Lo si vede per esempio in Amoris laetitia, esortazione apostolica che non soffoca la complessità emersa dal confronto ecclesiale e che fa i conti con le narrazioni di esperienze reali, che raccontano di resistenze, tensioni, fallimenti nelle relazioni affettive. Il bene qui non è un riferimento calato dall’alto, contro la complessità della vita, ma si fa stile di accompagnamento reciproco nelle diverse storie vissute, nelle quali – se ci si lascia guidare dallo Spirito – si intravede la presenza di Dio. Anche nelle situazioni più difficili, dunque, abita la grazia del Vangelo, che non deve essere ostacolata attraverso un impianto ideale mortifero. Si tratta allora di imparare a leggere i segni dei tempi come frutto della promessa del Signore, che come uomo di Israele ha fatto esperienza di un Dio che si rende presente liberando e custodendo il futuro, e che nello Spirito ha garantito di essere con noi “fino alla fine del mondo” (Mt 28,20).

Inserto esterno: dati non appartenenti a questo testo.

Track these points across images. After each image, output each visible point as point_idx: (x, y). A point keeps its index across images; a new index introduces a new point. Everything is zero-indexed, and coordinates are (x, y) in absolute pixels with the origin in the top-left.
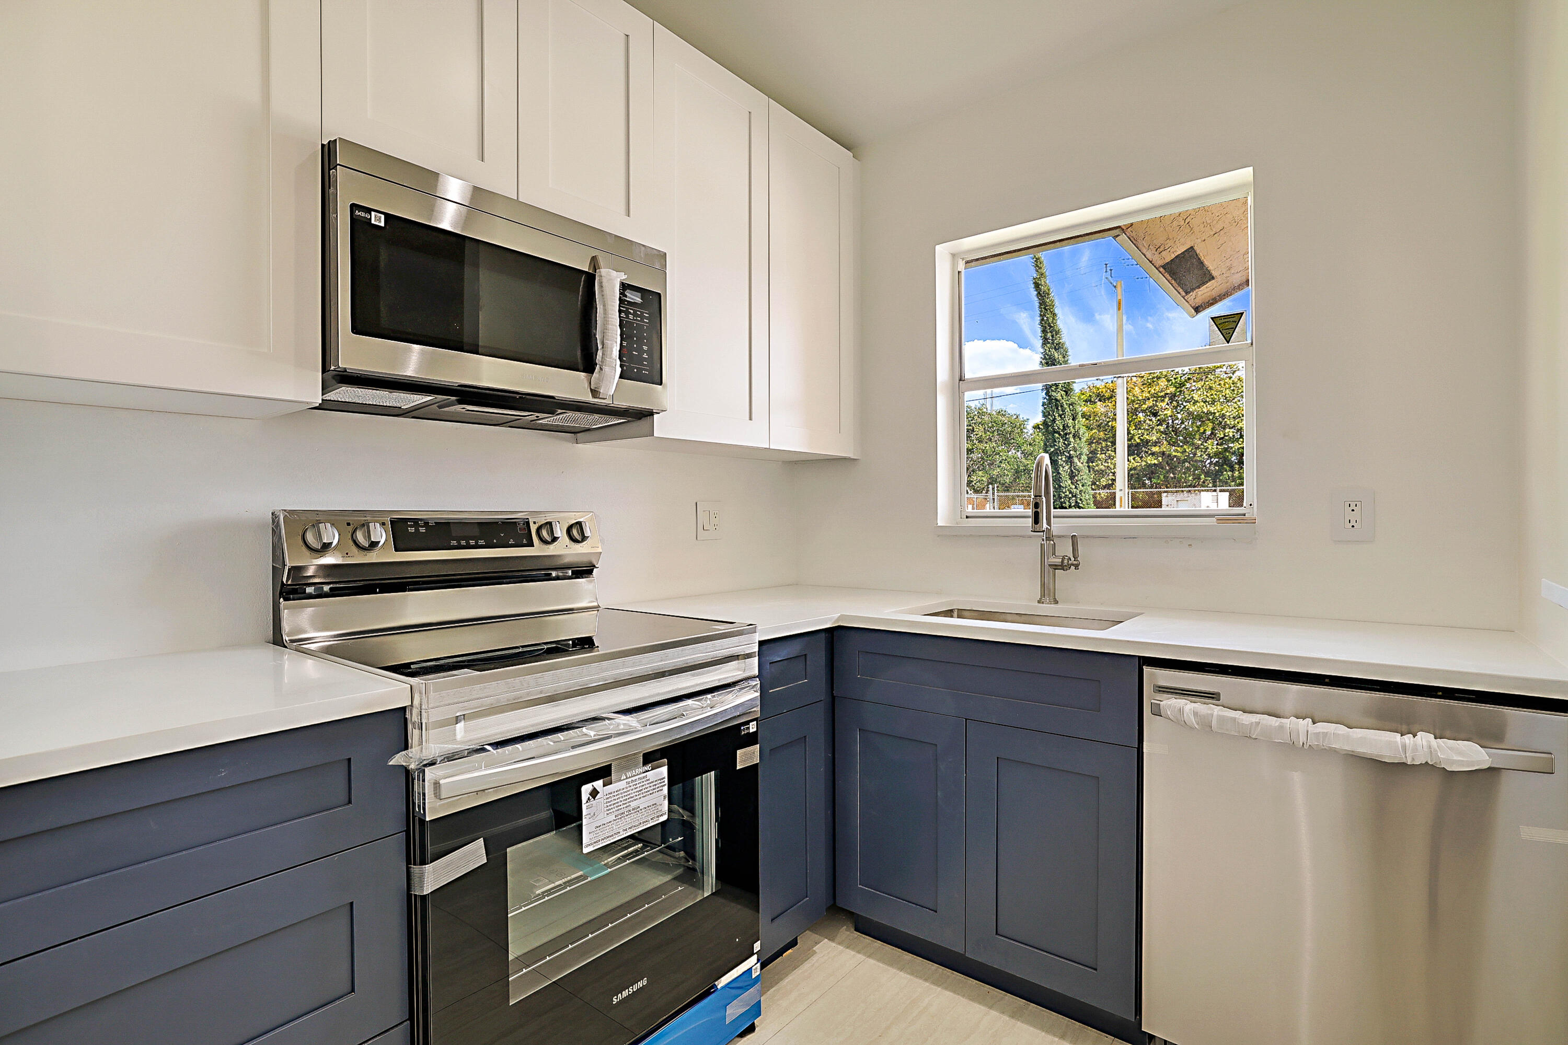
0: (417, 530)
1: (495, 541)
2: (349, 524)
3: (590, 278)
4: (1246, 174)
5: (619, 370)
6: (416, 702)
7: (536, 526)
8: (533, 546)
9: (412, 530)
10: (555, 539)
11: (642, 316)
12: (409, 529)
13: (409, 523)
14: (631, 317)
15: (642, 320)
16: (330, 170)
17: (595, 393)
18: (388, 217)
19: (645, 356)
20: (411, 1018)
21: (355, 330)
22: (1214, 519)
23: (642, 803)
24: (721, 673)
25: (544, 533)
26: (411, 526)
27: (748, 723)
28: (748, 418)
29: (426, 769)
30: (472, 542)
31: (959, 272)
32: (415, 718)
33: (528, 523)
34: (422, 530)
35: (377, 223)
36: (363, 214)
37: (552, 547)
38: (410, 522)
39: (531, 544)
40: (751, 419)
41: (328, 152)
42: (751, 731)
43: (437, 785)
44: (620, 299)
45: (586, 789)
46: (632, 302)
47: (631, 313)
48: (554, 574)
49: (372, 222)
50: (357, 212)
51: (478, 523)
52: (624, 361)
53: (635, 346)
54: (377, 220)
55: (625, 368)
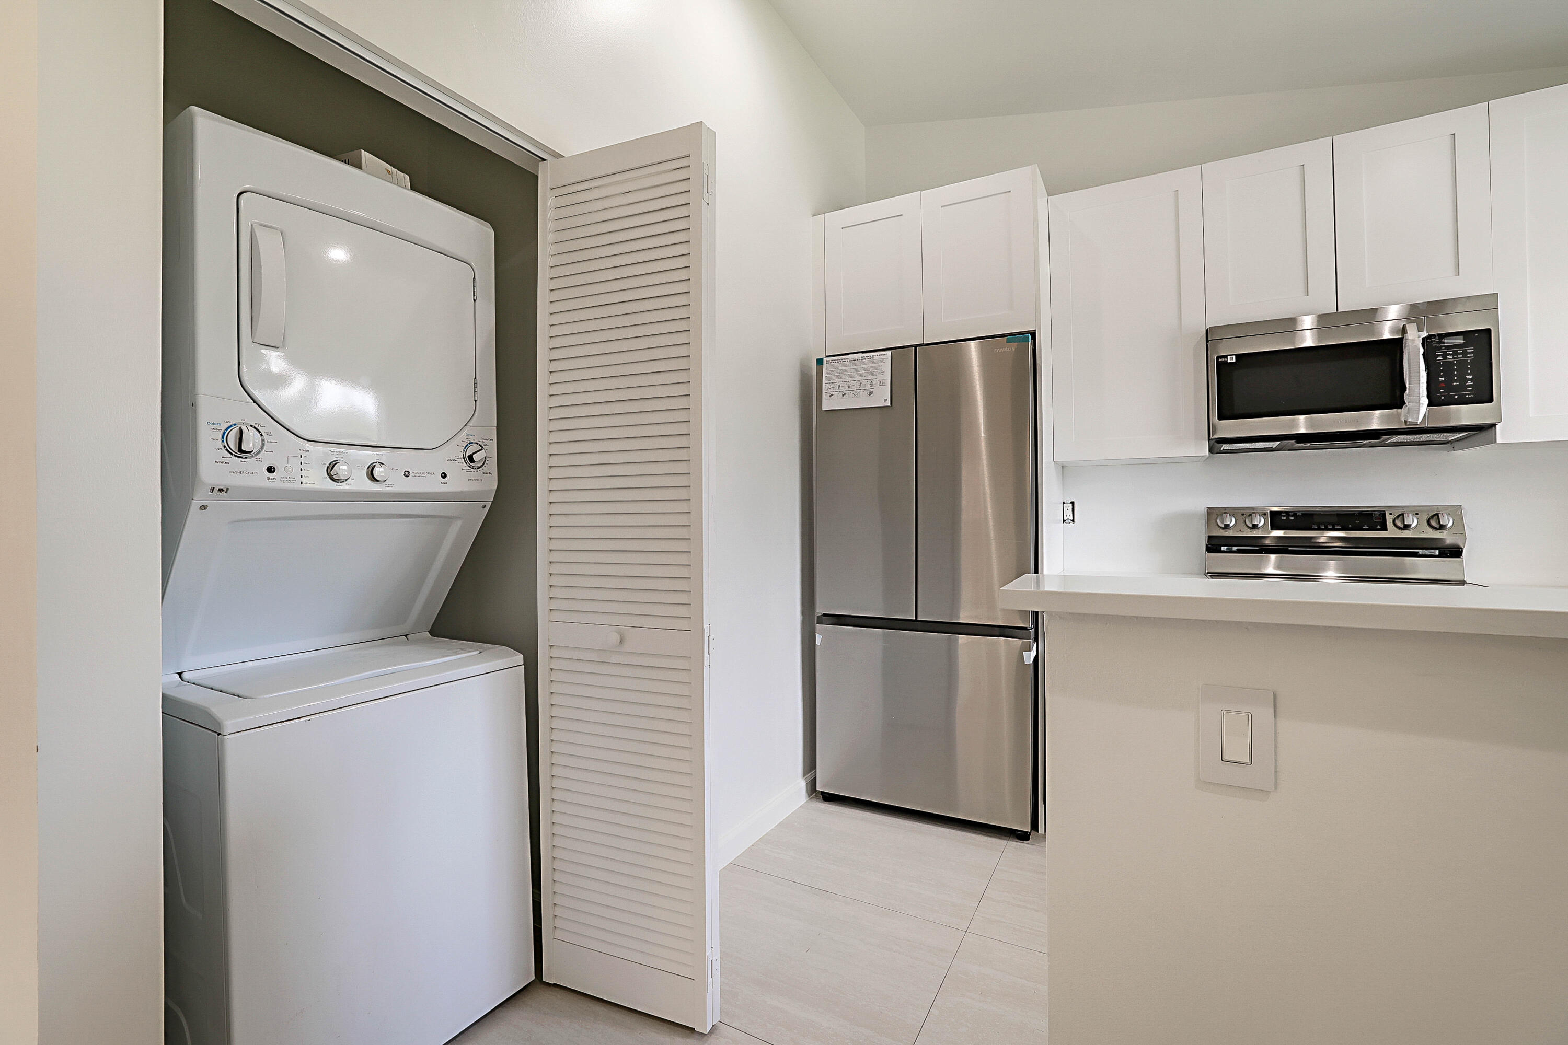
0: (1288, 518)
1: (1350, 526)
2: (1243, 514)
3: (1401, 341)
5: (1426, 403)
7: (1392, 517)
8: (1389, 530)
9: (1284, 518)
10: (1411, 526)
11: (1465, 353)
12: (1282, 517)
13: (1282, 514)
14: (1450, 356)
15: (1464, 356)
17: (1409, 422)
18: (1238, 356)
21: (1220, 418)
25: (1399, 521)
26: (1284, 516)
30: (1330, 526)
33: (1384, 514)
34: (1292, 518)
35: (1231, 361)
36: (1223, 360)
37: (1410, 531)
39: (1386, 529)
44: (1424, 348)
46: (1451, 346)
47: (1449, 354)
48: (1420, 552)
49: (1229, 361)
50: (1220, 360)
51: (1337, 514)
52: (1442, 393)
53: (1455, 378)
54: (1232, 360)
55: (1443, 397)
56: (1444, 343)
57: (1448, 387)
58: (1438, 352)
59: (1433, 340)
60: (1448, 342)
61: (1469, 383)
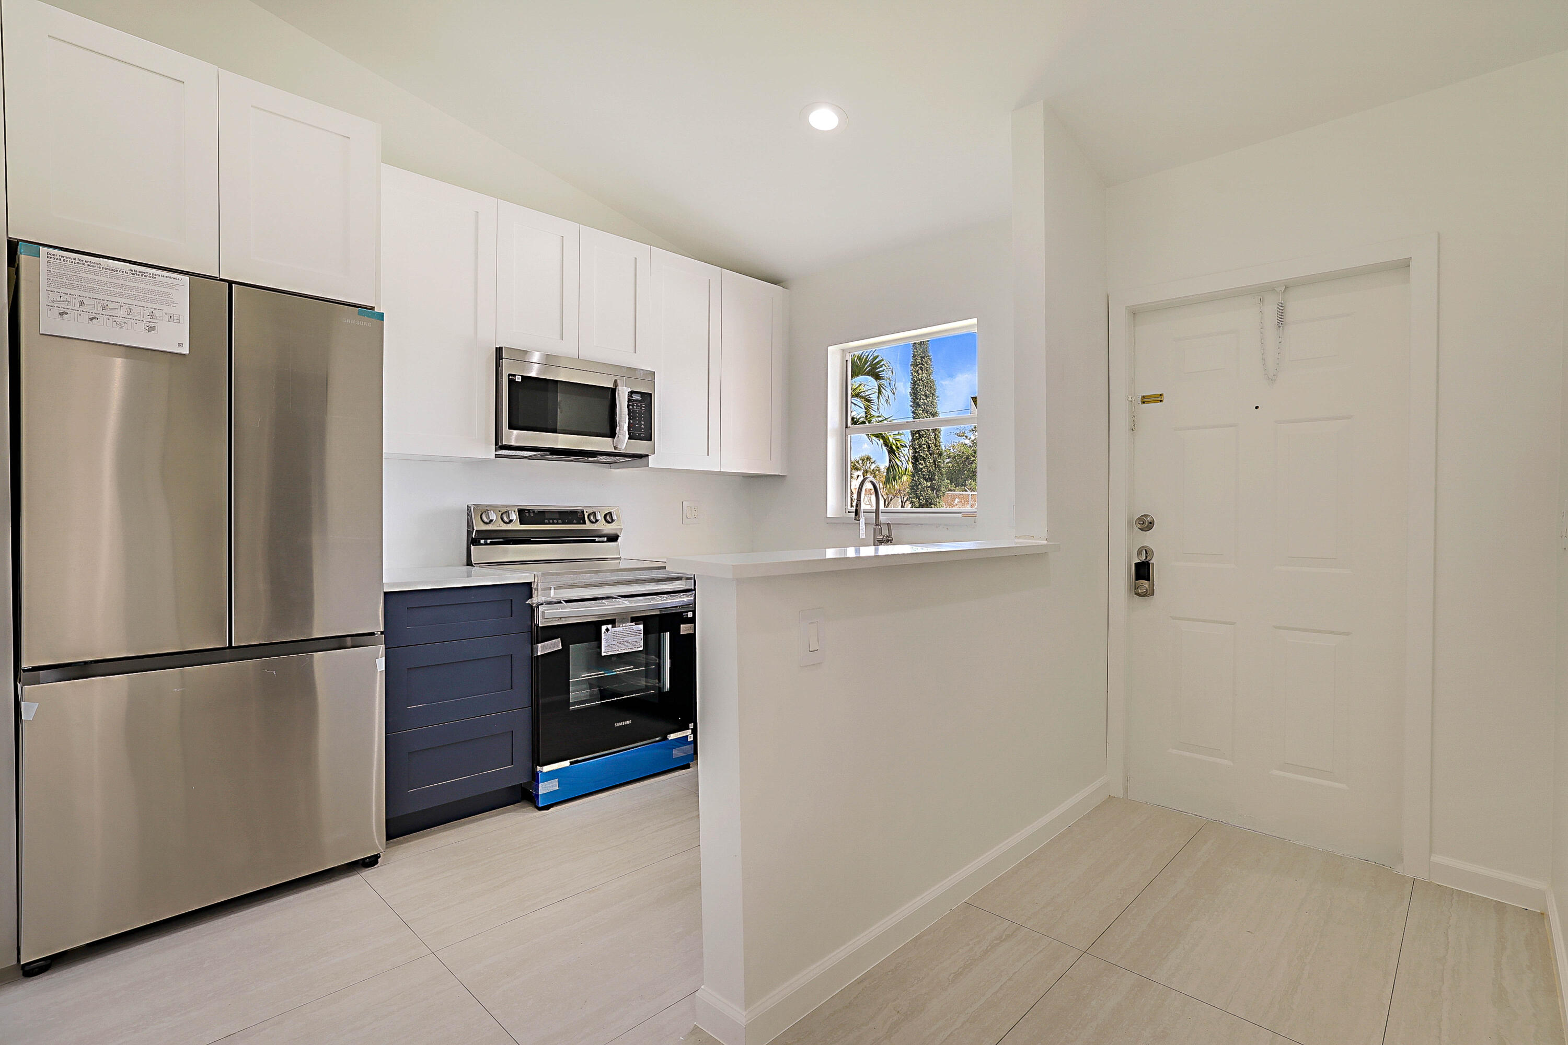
0: (530, 515)
2: (499, 511)
3: (613, 391)
4: (974, 321)
5: (627, 436)
6: (536, 580)
7: (587, 514)
8: (586, 524)
9: (527, 514)
10: (597, 521)
11: (641, 406)
13: (526, 511)
14: (635, 407)
15: (641, 409)
16: (499, 360)
17: (615, 448)
18: (523, 377)
19: (643, 427)
20: (532, 706)
21: (510, 428)
22: (961, 514)
23: (630, 639)
24: (672, 586)
25: (592, 518)
26: (527, 513)
27: (687, 612)
28: (707, 454)
29: (540, 606)
30: (555, 521)
31: (847, 361)
32: (535, 587)
33: (583, 512)
34: (532, 515)
36: (513, 378)
37: (596, 525)
40: (708, 455)
41: (499, 351)
42: (689, 616)
43: (543, 612)
44: (628, 399)
45: (604, 628)
46: (636, 400)
47: (635, 405)
48: (597, 539)
49: (516, 380)
50: (510, 377)
51: (558, 512)
54: (518, 379)
56: (633, 397)
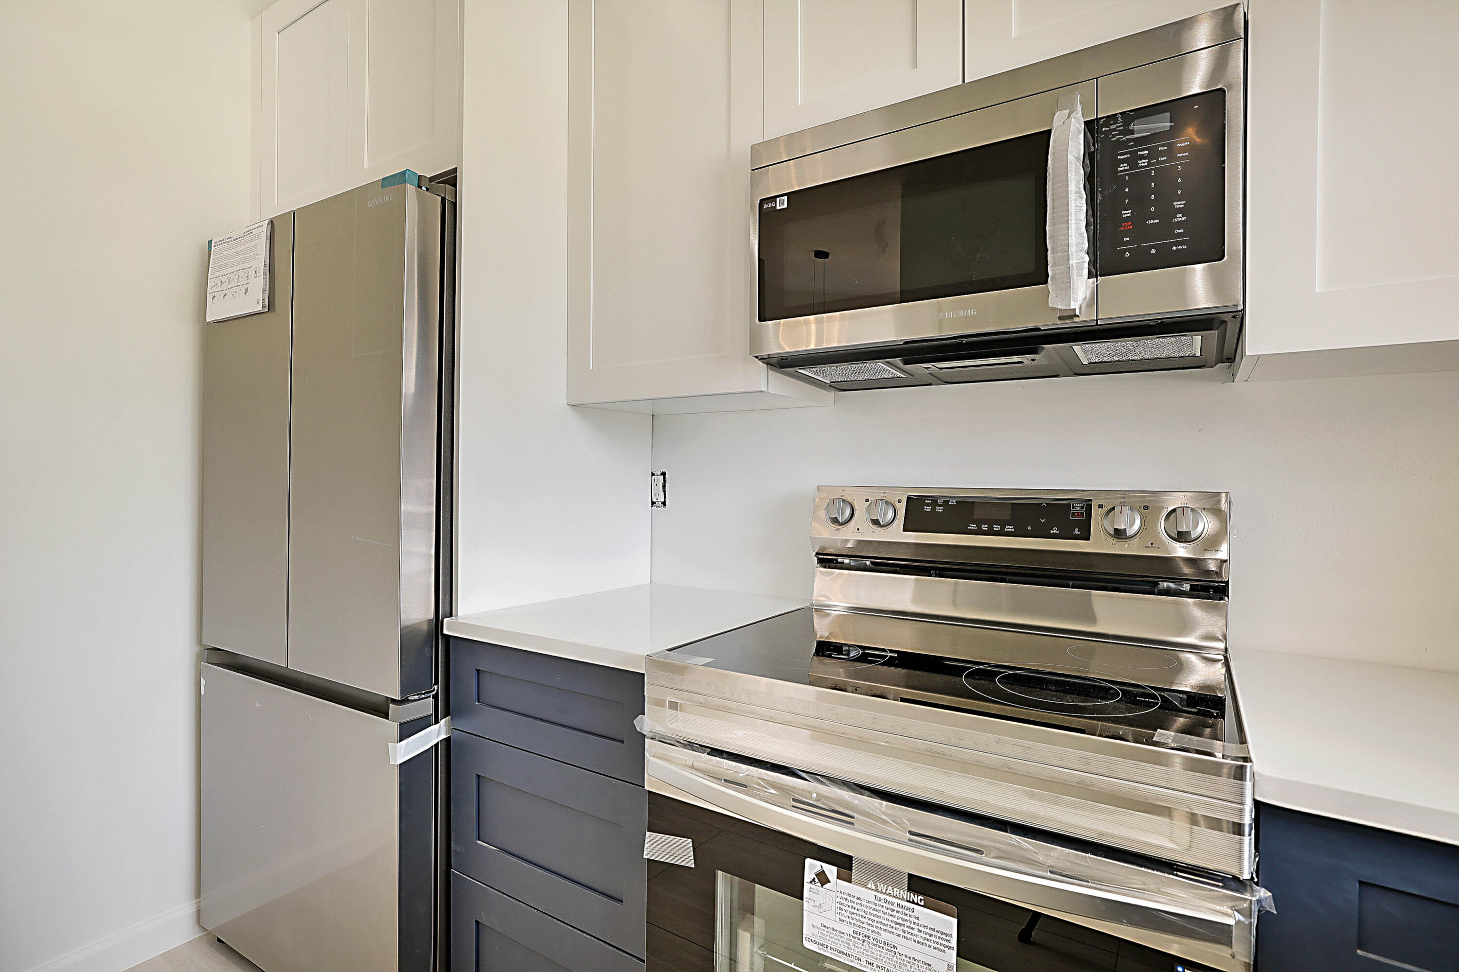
0: (934, 509)
1: (1029, 528)
2: (867, 500)
9: (928, 509)
12: (925, 507)
13: (926, 501)
18: (791, 196)
21: (761, 318)
26: (928, 505)
33: (1089, 507)
34: (940, 510)
35: (780, 207)
36: (770, 205)
38: (928, 500)
39: (1088, 536)
46: (1149, 135)
47: (1142, 157)
49: (778, 208)
50: (765, 206)
51: (1012, 504)
52: (1127, 243)
53: (1153, 209)
54: (782, 204)
55: (1127, 254)
56: (1132, 132)
57: (1141, 232)
58: (1121, 155)
59: (1112, 127)
60: (1141, 129)
61: (1180, 218)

Oltre a fare i conti con ciò che manca, dunque, si deve fare attenzione a ciò che c’è. Spesso le risorse non sono riconosciute e valorizzate perché il linguaggio non è pronto a nominarle. La situazione delle donne nella Chiesa è da questo punto di vista emblematica: sul piano dell’ordine simbolico notiamo un linguaggio che oscilla tra esclusione e idealizzazione, mentre sul piano pratico si verificano movimenti diversi, decisamente più incoraggianti. Lo fa notare anche il teologo Christoph Theobald nel suo libro intitolato Vocazione?!, che si apre con la lettera di un amico in cui viene messo in luce lo scarto, deprimente ma anche promettente, tra le parole e le situazioni concrete. Si racconta di una situazione capitata in una comunità nel sud della Francia che, radunata in chiesa per la messa, aspetta un parroco che non arriverà, perché ha purtroppo avuto un incidente. C’è da spiegare la situazione e lo fa una donna, che poi si mette a guidare l’assemblea nella preghiera. Il coro, diretto da un uomo, fa quello che deve fare, accompagnando la celebrazione con il canto. Questa lettera esprime una sorta di stupore intelligente riguardo il fatto che quella comunità, anche senza il suo pastore, continuava a esistere, e sottolinea con forza che mancano le parole per dirlo. Ed ecco la preziosa domanda di Theobald, che va presa sul serio: “siamo sufficientemente in ascolto di ciò che Dio ci offre effettivamente da vivere attraverso questa prova ecclesiale?”. Se guardiamo al piano delle idee e delle nominazioni, forse no. Tuttavia la pratica è già oltre.